One fall day in the middle of the Indiana cornfields, many years ago, I walked into a college class called “Imaginative Writing” taught by Aaron Housholder. He was clean-shaven and approachable, his head bald and smooth. His voice was not loud, but it somehow managed to get everyone to lean forward and pay attention. I always took copious notes. He hadn’t been teaching there long. Neither of us knew that it would soon be wise to plan ahead if you intended to take a class with him.
I’d intended to take a year off before attending college (if I ever went), but the thought of creative writing classes beckoned. I received glossy flyers promising author events and workshopping sessions. Between my HR job at a national grocer and those circles of workshopping bliss, I attended a local state school, catching the bus during the six am hour to make it to classes in time. I had a year and a half of college under my belt before I walked into that classroom, but it felt like everything was just beginning.
Aaron told us to call him by his first name (something I’ve only now become comfortable with, over five years past graduation). He assigned us poetry, creative nonfiction, and fiction (my genre of choice in those days). He once assigned us an essay to read: A Note About Allen Tate by Kelly Cherry. I couldn’t tell you what we were supposed to glean from it, but I’ve never forgotten that winsome creative nonfiction about a student who learns about life, and about paying attention, from her Literary Criticism professor. Later, one of my writing professors mentioned that it usually takes about five years past an event before you’re ready to write about it. “So in five years you can start writing about college,” he said. When he said it, I remember thinking about that essay, and five years later, I’m still thinking about it.
My time at that small, private university was brief. My year at the state school and my willingness to take an overload made it possible for me to be in and out in two and a half years. During that time, the English department went through a major transition, so that I started as an English major with a writing concentration, and ended as a Creative Writing major (which was what I wanted to be anyway). Now, “Imaginative Writing” is called “Intro to Creative Writing” and Reade Center, where we had all of our English classes, has been surrounded by cheerful landscaping.
Aaron taught me a great deal about writing. He taught me to think before I wrote, and after, but not at all during. He taught me to pay attention to what I wanted to write about. He taught me to accept when my writing changed. I’m sure he brought some of this in his notes, but other things he lived out in front of us.
I used to write romantic scenes to compensate for the fact that my college experience wasn’t like the movies. There were cute guys in polo shirts and Sperrys at my school, but they weren’t interested in me. I lived in the dorm rumored to be the home of girls you date, across the street from the one where you look for a wife. I lived in both of these dorms and evaded both stereotypes, much to my chagrin. In my writing classes, my classmates would sometimes refer to me as the romance writer. I did my best to defend myself against these charges at the time, saying that I was just writing about men and women talking, relating. Now, I wonder if those classes didn’t need a little romance to go along with the existential angst, and exploration of sexual identity.
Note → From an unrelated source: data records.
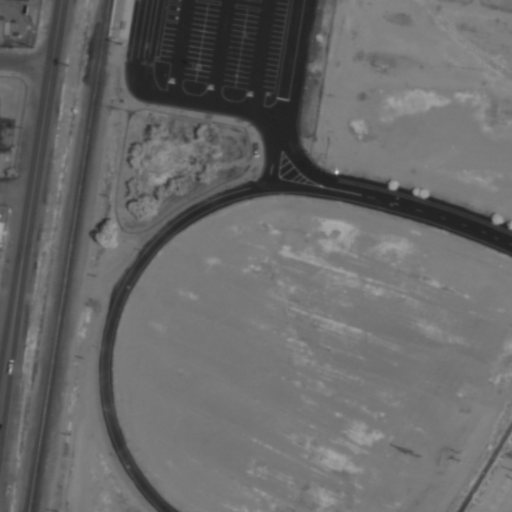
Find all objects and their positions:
railway: (113, 6)
road: (177, 45)
road: (216, 49)
road: (200, 50)
road: (256, 53)
parking lot: (218, 55)
road: (24, 61)
road: (275, 148)
road: (28, 205)
road: (391, 207)
building: (2, 229)
building: (1, 230)
railway: (70, 256)
road: (113, 319)
power tower: (443, 451)
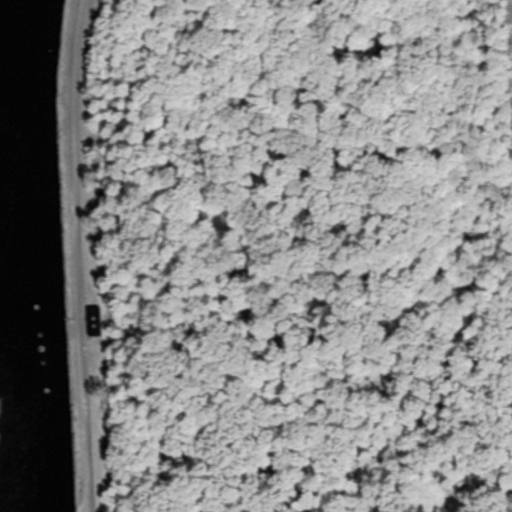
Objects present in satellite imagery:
road: (81, 255)
building: (94, 323)
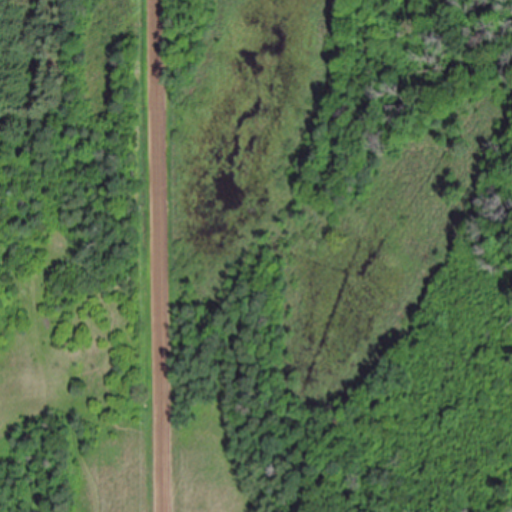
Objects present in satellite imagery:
park: (334, 255)
road: (163, 256)
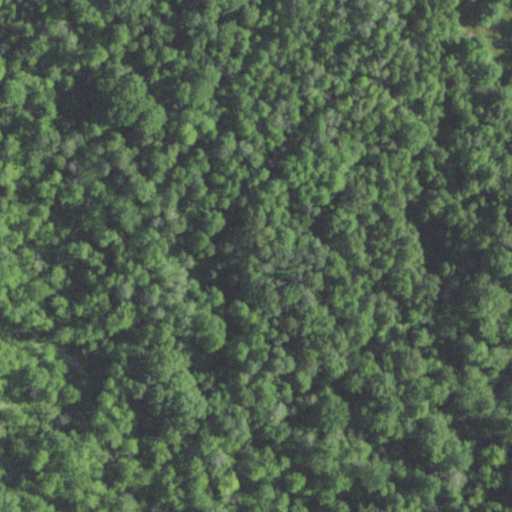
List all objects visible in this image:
road: (285, 488)
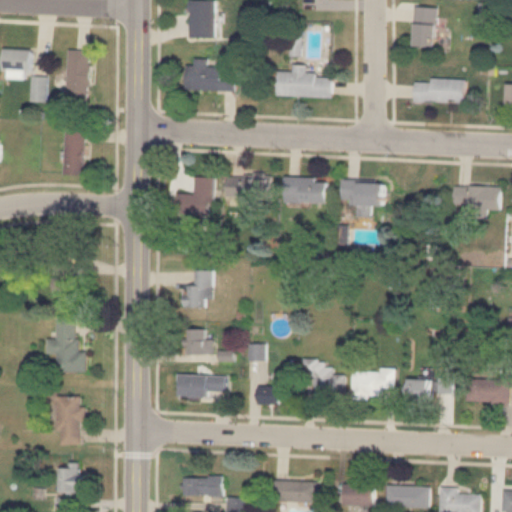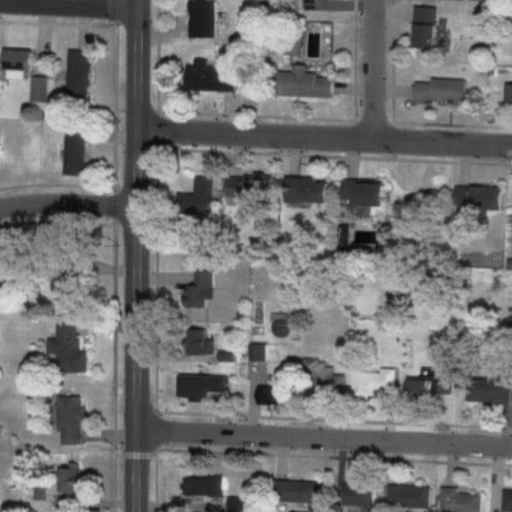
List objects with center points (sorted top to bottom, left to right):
road: (68, 5)
road: (396, 8)
building: (204, 17)
building: (203, 18)
building: (425, 21)
road: (165, 24)
building: (425, 26)
building: (18, 63)
building: (18, 63)
road: (376, 69)
building: (212, 72)
building: (80, 74)
building: (80, 74)
road: (357, 74)
building: (211, 76)
building: (304, 80)
road: (354, 81)
building: (305, 83)
road: (395, 85)
building: (441, 87)
building: (40, 88)
building: (41, 88)
building: (441, 89)
building: (509, 92)
building: (509, 94)
road: (231, 109)
road: (325, 136)
building: (76, 150)
building: (76, 150)
building: (0, 154)
building: (250, 185)
building: (250, 185)
building: (306, 189)
building: (306, 189)
building: (363, 192)
building: (364, 192)
building: (478, 196)
building: (200, 197)
building: (478, 197)
building: (200, 198)
road: (69, 203)
road: (140, 256)
building: (70, 283)
building: (71, 284)
building: (201, 288)
building: (201, 289)
building: (201, 342)
building: (201, 342)
building: (69, 345)
building: (69, 345)
building: (326, 377)
building: (326, 378)
building: (373, 381)
building: (374, 382)
building: (203, 385)
building: (203, 385)
building: (490, 390)
building: (490, 390)
building: (270, 393)
building: (270, 394)
building: (72, 418)
building: (72, 419)
road: (326, 436)
building: (72, 478)
building: (72, 478)
building: (205, 484)
building: (205, 485)
building: (296, 490)
building: (296, 490)
building: (359, 494)
building: (360, 494)
building: (409, 496)
building: (409, 496)
building: (460, 500)
building: (507, 500)
building: (507, 500)
building: (460, 501)
building: (236, 504)
building: (236, 504)
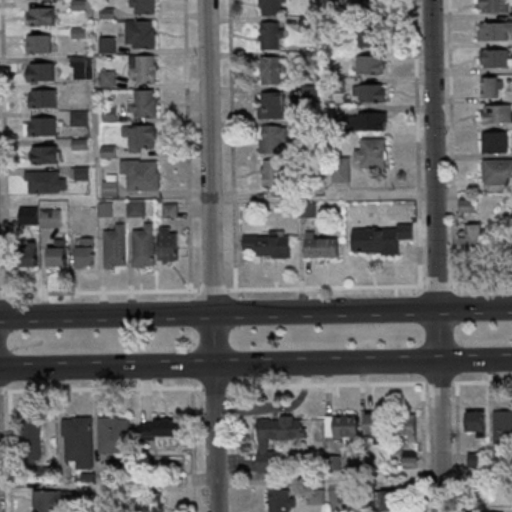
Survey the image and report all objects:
building: (334, 3)
building: (75, 5)
building: (140, 6)
building: (142, 6)
building: (268, 6)
building: (491, 6)
building: (493, 6)
building: (272, 7)
building: (369, 9)
building: (369, 10)
building: (104, 13)
building: (41, 15)
building: (38, 16)
building: (305, 23)
building: (335, 28)
building: (494, 29)
building: (492, 31)
building: (138, 32)
building: (75, 33)
building: (135, 33)
building: (271, 34)
building: (268, 35)
building: (369, 36)
building: (369, 38)
building: (36, 43)
building: (38, 43)
building: (104, 44)
building: (107, 44)
building: (306, 57)
building: (494, 57)
building: (493, 59)
building: (366, 64)
building: (370, 64)
building: (79, 67)
building: (142, 68)
building: (140, 69)
building: (269, 69)
building: (272, 69)
building: (40, 70)
building: (37, 72)
building: (105, 78)
building: (108, 78)
building: (335, 85)
building: (491, 86)
building: (485, 88)
building: (370, 92)
building: (307, 93)
building: (367, 93)
building: (42, 97)
building: (39, 99)
building: (143, 103)
building: (141, 104)
building: (272, 105)
building: (270, 107)
building: (496, 112)
building: (109, 113)
building: (107, 114)
building: (494, 114)
building: (79, 117)
building: (76, 119)
building: (367, 120)
building: (363, 122)
building: (39, 125)
building: (39, 126)
building: (307, 126)
building: (137, 136)
building: (140, 136)
building: (272, 138)
building: (269, 139)
building: (494, 141)
building: (492, 142)
building: (77, 144)
road: (183, 145)
building: (105, 151)
building: (107, 151)
building: (369, 153)
building: (371, 153)
building: (44, 154)
building: (42, 155)
building: (338, 169)
building: (340, 169)
building: (309, 170)
building: (496, 170)
building: (496, 171)
building: (271, 172)
building: (79, 173)
building: (138, 174)
building: (141, 174)
building: (270, 174)
building: (45, 180)
building: (42, 182)
building: (109, 184)
building: (107, 186)
building: (503, 199)
building: (466, 204)
building: (464, 206)
building: (136, 207)
building: (105, 208)
building: (133, 208)
building: (102, 209)
building: (170, 209)
building: (307, 209)
building: (304, 210)
building: (167, 211)
building: (25, 215)
building: (28, 215)
building: (50, 217)
building: (47, 218)
building: (379, 238)
building: (379, 239)
building: (471, 239)
building: (467, 241)
building: (167, 244)
building: (265, 244)
building: (267, 244)
building: (143, 245)
building: (114, 246)
building: (140, 246)
building: (163, 246)
building: (317, 246)
building: (321, 246)
building: (111, 247)
building: (81, 251)
building: (84, 251)
building: (27, 252)
building: (53, 254)
road: (435, 255)
building: (24, 256)
road: (210, 256)
road: (370, 285)
road: (206, 289)
road: (93, 290)
road: (256, 312)
road: (256, 364)
road: (191, 372)
road: (370, 383)
road: (214, 386)
road: (102, 387)
road: (1, 389)
building: (476, 422)
building: (472, 423)
building: (342, 424)
building: (374, 425)
building: (404, 425)
building: (402, 426)
building: (502, 426)
building: (343, 428)
building: (371, 428)
building: (158, 430)
building: (501, 430)
building: (158, 431)
building: (113, 434)
building: (111, 435)
building: (276, 436)
road: (420, 436)
building: (273, 438)
building: (31, 439)
building: (78, 440)
building: (75, 441)
road: (192, 444)
road: (456, 447)
road: (237, 449)
building: (28, 452)
building: (409, 458)
building: (475, 458)
building: (407, 459)
building: (489, 459)
building: (472, 460)
building: (330, 462)
building: (114, 468)
building: (85, 477)
building: (316, 495)
building: (342, 495)
building: (313, 497)
building: (54, 500)
building: (280, 500)
building: (391, 500)
building: (54, 501)
building: (150, 501)
building: (277, 501)
building: (387, 501)
building: (149, 502)
building: (112, 503)
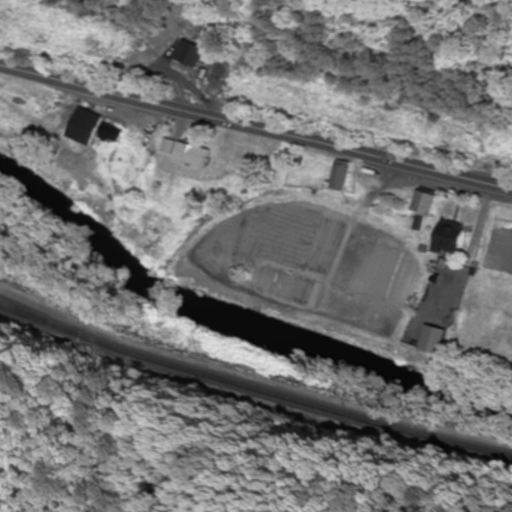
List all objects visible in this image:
building: (195, 53)
road: (255, 125)
building: (98, 128)
building: (259, 158)
building: (190, 161)
building: (342, 177)
building: (425, 202)
building: (451, 237)
river: (238, 324)
building: (437, 340)
road: (251, 382)
railway: (252, 390)
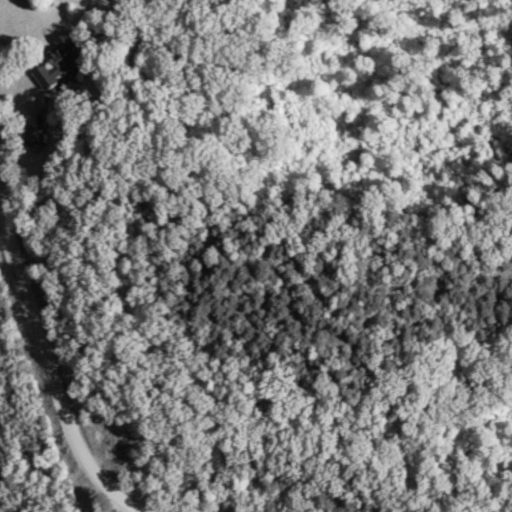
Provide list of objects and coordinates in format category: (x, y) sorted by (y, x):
building: (63, 58)
road: (52, 356)
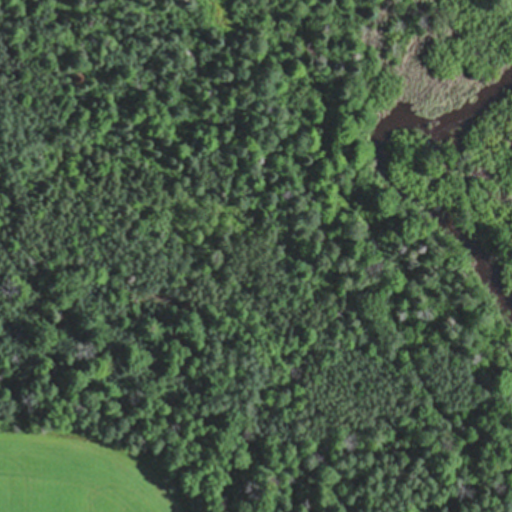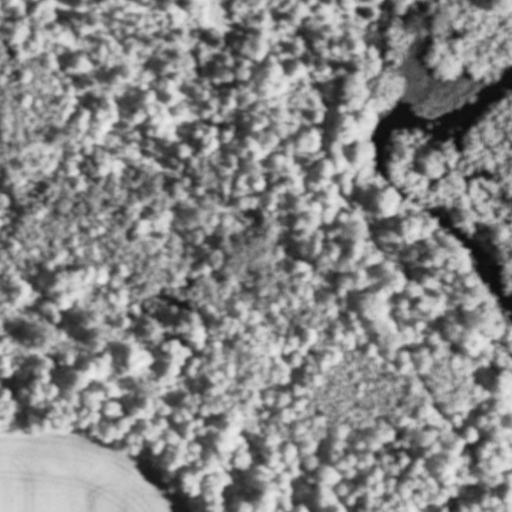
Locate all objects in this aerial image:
river: (394, 166)
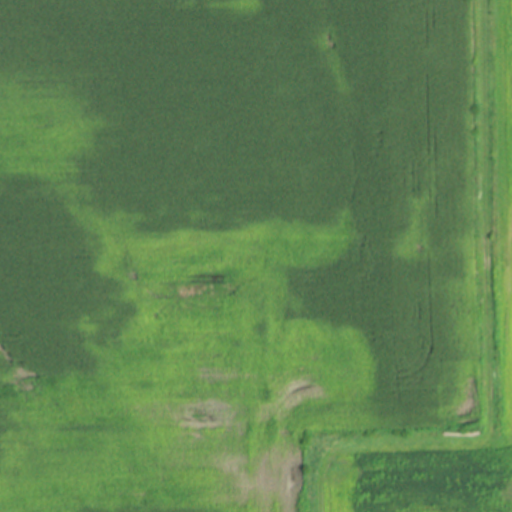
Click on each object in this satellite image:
road: (488, 216)
road: (465, 299)
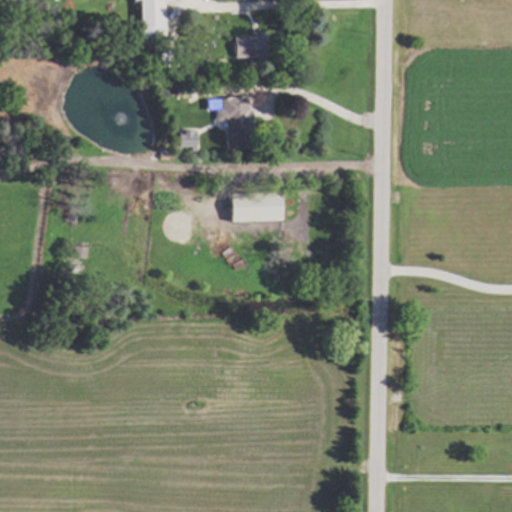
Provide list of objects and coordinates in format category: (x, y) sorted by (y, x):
road: (292, 9)
building: (147, 18)
crop: (460, 94)
road: (328, 108)
building: (181, 139)
road: (189, 170)
building: (249, 207)
road: (380, 255)
road: (446, 276)
road: (297, 475)
road: (444, 480)
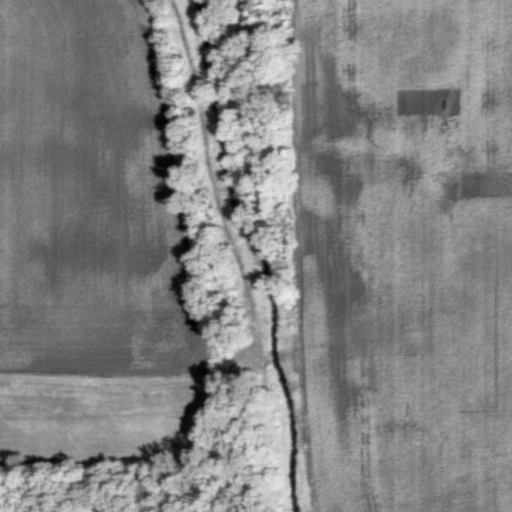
Aaron would often read us pieces, or tell us stories about his son. I looked forward to those stories the way I’m told people looked forward to the next installment of a Dickens novel, delivered in serial form. What would this precocious boy do next? I wondered.
When my first long-awaited love visited me at college, I introduced him to Aaron. Though we planned to marry after graduation, and had settled on a date and begun fighting about the color of bridesmaid dresses, very few people had met him, not even my parents. His home was in Chicago and mine in Washington State. His school was in Texas, and mine in Indiana. I can count on one hand the friends I’ve had who have known me through all of my romantic relationships, hopes, and breakups. When I submitted a short story to an undergraduate conference, he was the only one who knew that it was reality thinly masked in fiction, in which I dealt with my boyfriend’s mother, who hated me.
Recently, Aaron and I caught up after too long. As usual, conversation turned to story, to writing. It was as if I was in his office again, meeting to discuss my senior project, getting feedback on a short story. In those days, I bemoaned my singleness often (not much has changed). This time, Aaron made a suggestion which has stuck in my head. “You’re always looking for a relationship which will make a good story to write,” he said in that calm voice that always made us pay attention. “Maybe instead you should be looking for a story that’s too big, too good, not filled with the dramatic elements and tensions that make a good story. Maybe the story you’re looking for is one that you don’t want to write.”
All that time, in “Imaginative Writing,” “Fiction Writing,” and in those talks about my senior project, I hadn’t just been learning about writing. I was learning about writing because it’s my most reliable way to learn about life. Sometimes, the writing is important, lauded, exceptional, but the writing pales in comparison to the actual point: a life, one that is too big for words, no matter how we rush to capture the gossamer.